Identify each line in the entries below that contains the string "SendInvoiceResponseWithServerSignResponse", copying those lines in full. Case counts.

####

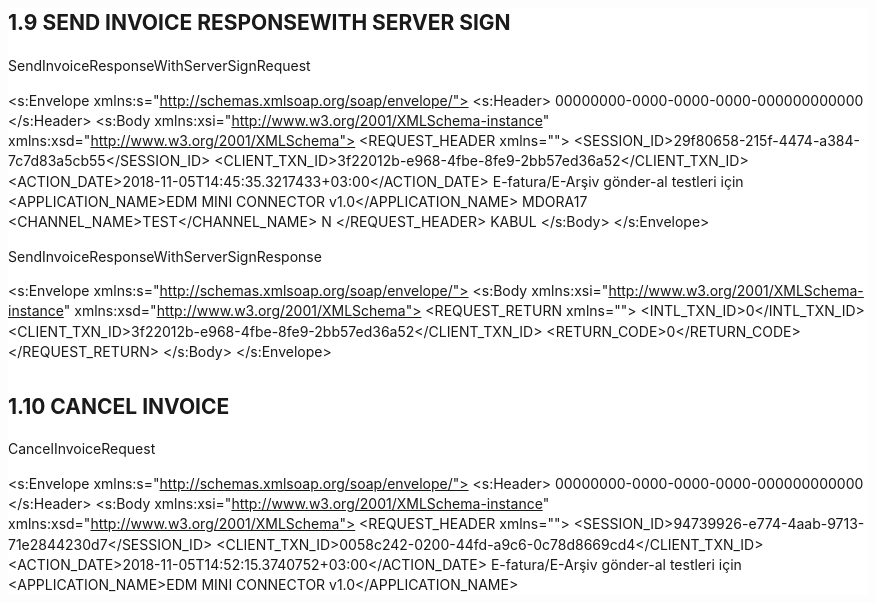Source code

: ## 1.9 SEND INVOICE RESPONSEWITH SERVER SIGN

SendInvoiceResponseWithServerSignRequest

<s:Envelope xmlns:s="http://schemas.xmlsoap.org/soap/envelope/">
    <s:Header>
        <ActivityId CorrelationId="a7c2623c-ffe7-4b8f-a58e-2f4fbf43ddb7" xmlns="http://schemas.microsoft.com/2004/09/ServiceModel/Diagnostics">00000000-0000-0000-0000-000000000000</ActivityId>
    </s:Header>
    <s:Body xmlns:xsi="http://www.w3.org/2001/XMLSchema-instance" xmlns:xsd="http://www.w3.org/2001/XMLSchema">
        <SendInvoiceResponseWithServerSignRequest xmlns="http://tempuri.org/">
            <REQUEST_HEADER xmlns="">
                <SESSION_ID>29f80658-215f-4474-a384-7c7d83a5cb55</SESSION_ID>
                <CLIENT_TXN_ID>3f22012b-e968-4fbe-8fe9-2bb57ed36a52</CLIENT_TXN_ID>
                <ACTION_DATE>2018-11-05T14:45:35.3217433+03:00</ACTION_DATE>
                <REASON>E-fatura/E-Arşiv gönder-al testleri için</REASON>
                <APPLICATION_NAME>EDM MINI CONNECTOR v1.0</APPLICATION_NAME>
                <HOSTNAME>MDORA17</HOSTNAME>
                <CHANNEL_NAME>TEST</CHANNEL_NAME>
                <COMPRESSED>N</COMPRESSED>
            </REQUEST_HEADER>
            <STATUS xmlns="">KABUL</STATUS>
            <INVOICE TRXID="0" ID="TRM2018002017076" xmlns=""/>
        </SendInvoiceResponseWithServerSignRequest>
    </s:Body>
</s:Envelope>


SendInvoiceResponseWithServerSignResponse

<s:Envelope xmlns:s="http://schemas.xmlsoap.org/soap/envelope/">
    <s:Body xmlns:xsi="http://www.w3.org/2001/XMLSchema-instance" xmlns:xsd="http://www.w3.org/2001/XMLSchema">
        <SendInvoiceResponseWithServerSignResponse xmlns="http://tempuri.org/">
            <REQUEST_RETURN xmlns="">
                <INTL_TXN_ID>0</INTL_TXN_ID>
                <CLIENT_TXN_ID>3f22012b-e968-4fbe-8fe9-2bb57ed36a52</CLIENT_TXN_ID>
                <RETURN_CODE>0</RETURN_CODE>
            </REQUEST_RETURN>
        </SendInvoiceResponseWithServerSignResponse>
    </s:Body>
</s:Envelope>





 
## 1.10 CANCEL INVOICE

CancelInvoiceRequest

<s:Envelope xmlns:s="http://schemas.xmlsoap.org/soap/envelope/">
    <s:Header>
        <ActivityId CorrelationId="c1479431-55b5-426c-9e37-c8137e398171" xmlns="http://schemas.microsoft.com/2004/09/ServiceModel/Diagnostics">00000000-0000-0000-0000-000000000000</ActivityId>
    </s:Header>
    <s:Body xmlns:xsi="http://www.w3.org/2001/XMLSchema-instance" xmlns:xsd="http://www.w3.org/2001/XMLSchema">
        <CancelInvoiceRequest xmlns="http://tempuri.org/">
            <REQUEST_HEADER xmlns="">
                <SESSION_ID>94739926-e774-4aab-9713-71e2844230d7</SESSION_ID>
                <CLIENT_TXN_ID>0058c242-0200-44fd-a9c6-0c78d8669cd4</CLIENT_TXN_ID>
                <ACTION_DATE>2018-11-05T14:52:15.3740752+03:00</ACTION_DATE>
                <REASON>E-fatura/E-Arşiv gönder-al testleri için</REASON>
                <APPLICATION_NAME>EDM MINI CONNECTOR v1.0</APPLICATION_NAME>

####

| Solution for this task |
SendInvoiceResponseWithServerSignResponse
        <SendInvoiceResponseWithServerSignResponse xmlns="http://tempuri.org/">
        </SendInvoiceResponseWithServerSignResponse>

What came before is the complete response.